EAST PROVIDENCE, RHODE ISLAND — Gordon S. Wood, a Pulitzer Prize-winning historian and professor emeritus at Brown University, died on Sunday at the age of 92 after being struck by a vehicle. The fatal accident occurred in a supermarket parking lot in East Providence, Rhode Island, and was reported by local police.
Wood authored dozens of books and essays focused on early United States history. His first book, "The Creation of the American Republic," won the Bancroft Prize in 1970. Later, his work "The Radicalism of the American Revolution" won the Pulitzer Prize in 1993. Another book, "Empire of Liberty," was an award finalist in 2009. President Barack Obama presented Wood with a National Humanities Medal in 2011.
The National Humanities Medal citation recognized scholarship that provides insight into the founding of the nation and the drafting of the U.S. Constitution. Wood argued in his research that the U.S. Constitution was devised by elites and unintentionally altered traditional social structures. He stated that historians should understand early American history without framing it as strictly a positive or negative moral narrative.
Wood included extensive passages on slavery in "Empire of Liberty," characterizing it as contrary to the principles of liberty and equality. He criticized the 1619 Project and its initial claim that preserving slavery was a primary motivation for the American Revolution, though he acknowledged not having read most of the project. He asserted that founders such as Thomas Jefferson and James Madison incorrectly believed slavery would end naturally and that the American Revolution advanced abolitionist efforts. Wood wrote, "We all want justice, but not at the expense of truth." He also wrote, "I don't know of any colonist who said that they wanted independence in order to preserve their slaves."

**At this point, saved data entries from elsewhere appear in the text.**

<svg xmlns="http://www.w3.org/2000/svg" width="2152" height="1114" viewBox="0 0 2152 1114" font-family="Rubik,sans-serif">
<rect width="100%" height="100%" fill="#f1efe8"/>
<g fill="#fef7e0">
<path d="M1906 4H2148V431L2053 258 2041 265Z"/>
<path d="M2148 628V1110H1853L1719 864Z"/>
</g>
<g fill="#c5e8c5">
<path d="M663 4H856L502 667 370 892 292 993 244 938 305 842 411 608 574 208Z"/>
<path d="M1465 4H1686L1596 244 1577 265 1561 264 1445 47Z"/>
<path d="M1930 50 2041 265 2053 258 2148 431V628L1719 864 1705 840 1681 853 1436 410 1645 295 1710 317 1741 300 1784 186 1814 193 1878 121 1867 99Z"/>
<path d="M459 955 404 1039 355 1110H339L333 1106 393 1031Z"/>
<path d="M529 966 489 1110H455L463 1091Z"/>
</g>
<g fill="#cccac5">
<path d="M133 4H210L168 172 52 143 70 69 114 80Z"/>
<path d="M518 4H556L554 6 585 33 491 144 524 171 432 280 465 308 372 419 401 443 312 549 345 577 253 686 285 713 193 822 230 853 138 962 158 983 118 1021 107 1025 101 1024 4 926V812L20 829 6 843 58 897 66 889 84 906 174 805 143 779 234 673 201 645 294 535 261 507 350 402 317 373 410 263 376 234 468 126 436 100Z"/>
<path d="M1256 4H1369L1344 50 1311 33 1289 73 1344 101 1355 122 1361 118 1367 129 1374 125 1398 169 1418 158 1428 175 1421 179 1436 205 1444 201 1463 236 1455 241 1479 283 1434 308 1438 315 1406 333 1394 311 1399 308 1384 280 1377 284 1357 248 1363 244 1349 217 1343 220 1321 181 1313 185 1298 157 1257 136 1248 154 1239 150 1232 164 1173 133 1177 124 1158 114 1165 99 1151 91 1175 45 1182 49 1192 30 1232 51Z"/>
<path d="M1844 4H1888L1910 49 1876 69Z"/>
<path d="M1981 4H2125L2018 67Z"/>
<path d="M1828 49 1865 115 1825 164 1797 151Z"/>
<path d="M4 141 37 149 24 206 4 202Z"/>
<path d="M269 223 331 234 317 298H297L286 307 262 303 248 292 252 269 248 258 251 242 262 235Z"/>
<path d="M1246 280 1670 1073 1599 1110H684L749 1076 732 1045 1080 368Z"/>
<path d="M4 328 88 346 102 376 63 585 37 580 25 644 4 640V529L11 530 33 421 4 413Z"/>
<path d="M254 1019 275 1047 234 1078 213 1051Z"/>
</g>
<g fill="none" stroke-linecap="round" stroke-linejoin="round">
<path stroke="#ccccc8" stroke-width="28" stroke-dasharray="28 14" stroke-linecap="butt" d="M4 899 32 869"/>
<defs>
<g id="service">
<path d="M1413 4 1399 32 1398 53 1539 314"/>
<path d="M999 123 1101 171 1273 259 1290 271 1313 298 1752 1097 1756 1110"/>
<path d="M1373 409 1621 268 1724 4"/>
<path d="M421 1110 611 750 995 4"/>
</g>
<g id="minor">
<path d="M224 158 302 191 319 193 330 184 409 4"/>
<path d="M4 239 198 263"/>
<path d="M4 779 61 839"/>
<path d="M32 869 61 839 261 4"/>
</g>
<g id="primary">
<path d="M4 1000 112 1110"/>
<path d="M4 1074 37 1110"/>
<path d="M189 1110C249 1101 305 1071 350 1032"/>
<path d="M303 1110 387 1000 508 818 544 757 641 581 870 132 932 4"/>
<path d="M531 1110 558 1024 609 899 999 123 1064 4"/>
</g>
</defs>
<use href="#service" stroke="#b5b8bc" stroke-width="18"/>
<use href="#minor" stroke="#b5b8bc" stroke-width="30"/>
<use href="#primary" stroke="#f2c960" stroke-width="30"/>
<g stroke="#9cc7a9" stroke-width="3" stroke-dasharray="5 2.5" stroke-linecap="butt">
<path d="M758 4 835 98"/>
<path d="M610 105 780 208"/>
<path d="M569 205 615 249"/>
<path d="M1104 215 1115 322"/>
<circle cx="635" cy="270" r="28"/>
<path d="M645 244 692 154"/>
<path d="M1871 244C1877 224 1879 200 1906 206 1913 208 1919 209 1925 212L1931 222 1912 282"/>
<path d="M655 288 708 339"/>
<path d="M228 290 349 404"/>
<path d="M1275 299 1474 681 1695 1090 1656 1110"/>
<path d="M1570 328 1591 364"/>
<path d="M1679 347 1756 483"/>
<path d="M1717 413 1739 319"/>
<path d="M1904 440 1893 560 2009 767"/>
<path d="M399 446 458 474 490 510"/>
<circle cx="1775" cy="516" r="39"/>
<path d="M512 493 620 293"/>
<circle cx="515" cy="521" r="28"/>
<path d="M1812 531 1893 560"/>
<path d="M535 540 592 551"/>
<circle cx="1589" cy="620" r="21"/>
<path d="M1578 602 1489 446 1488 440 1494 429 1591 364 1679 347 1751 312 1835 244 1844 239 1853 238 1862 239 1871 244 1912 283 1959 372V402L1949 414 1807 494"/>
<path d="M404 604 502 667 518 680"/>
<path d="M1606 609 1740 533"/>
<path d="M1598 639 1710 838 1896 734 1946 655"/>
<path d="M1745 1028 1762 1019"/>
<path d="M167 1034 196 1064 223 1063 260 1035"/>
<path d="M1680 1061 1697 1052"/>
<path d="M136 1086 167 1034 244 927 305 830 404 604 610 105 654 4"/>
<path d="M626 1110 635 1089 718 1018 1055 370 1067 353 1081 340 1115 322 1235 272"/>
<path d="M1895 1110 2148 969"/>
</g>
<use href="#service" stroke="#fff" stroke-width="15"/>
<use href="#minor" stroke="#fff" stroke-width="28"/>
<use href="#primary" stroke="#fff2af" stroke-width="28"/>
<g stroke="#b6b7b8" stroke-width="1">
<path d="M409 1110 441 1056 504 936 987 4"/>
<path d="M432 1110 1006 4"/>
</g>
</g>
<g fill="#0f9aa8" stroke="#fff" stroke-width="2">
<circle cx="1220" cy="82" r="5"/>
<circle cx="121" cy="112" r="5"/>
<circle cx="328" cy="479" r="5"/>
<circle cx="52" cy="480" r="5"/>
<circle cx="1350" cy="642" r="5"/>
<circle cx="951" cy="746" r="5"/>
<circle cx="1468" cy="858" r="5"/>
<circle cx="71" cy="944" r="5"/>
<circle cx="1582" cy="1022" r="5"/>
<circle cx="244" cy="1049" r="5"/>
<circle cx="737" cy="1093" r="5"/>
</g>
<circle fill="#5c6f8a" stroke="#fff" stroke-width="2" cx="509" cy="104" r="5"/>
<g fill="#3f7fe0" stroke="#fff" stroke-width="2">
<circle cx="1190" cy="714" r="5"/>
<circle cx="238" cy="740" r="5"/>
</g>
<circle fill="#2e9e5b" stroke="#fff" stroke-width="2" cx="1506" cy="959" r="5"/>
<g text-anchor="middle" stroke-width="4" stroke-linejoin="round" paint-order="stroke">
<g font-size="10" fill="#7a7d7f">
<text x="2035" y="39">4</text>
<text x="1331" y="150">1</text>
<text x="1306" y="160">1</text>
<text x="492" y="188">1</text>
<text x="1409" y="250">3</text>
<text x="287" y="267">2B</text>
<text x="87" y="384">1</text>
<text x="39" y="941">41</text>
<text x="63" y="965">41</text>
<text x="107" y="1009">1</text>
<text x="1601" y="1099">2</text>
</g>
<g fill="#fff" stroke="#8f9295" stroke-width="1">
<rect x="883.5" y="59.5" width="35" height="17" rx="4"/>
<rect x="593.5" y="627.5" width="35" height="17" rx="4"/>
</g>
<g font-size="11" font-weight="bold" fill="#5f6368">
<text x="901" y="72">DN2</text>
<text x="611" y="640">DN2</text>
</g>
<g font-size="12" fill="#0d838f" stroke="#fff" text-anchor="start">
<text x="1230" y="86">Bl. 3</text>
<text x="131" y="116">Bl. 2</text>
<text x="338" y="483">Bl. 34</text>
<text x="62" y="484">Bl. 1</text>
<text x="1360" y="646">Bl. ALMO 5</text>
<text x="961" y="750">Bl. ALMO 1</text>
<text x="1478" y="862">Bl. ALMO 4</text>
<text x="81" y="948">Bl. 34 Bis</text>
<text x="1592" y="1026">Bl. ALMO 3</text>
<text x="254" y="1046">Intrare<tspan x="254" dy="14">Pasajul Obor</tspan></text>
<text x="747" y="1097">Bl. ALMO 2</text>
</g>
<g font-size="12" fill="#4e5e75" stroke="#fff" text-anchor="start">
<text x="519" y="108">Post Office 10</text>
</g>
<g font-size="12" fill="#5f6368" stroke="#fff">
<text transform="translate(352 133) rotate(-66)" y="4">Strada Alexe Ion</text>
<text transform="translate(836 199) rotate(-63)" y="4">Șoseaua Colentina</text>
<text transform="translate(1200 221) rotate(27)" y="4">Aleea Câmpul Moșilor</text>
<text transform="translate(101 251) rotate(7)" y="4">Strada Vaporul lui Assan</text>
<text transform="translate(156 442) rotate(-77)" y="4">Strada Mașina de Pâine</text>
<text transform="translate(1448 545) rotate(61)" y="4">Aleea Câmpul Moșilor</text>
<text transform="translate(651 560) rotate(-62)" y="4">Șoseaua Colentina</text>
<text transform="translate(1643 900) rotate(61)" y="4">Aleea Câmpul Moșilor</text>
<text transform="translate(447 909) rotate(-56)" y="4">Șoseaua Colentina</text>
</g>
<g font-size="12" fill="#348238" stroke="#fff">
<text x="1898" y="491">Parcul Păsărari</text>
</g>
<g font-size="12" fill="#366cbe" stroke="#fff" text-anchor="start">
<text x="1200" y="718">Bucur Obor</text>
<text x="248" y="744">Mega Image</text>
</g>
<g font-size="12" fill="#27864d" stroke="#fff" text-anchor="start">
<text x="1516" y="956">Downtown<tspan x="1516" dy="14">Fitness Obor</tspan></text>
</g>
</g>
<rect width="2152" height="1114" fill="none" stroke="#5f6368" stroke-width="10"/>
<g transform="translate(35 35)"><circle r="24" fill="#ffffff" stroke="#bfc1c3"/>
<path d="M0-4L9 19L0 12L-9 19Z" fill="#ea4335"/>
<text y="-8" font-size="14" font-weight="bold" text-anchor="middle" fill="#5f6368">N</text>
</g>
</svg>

Wood published "The Idea of America" in 2011. University of South Carolina history professor Woody Holton stated that Wood died less than a month before the 250th anniversary of the United States.
He graduated summa cum laude from Tufts University and earned a master's degree and a Ph.D. from Harvard University, where he studied under historian Bernard Bailyn. His other published works include "Revolutionary Characters" and "The Americanization of Benjamin Franklin." Wood also contributed essays and reviews to The New York Review of Books and The New Republic. He served as a consultant for a PBS documentary about Thomas Jefferson, produced by Ken Burns, and chaired an advisory panel for the National Constitution Center in Philadelphia.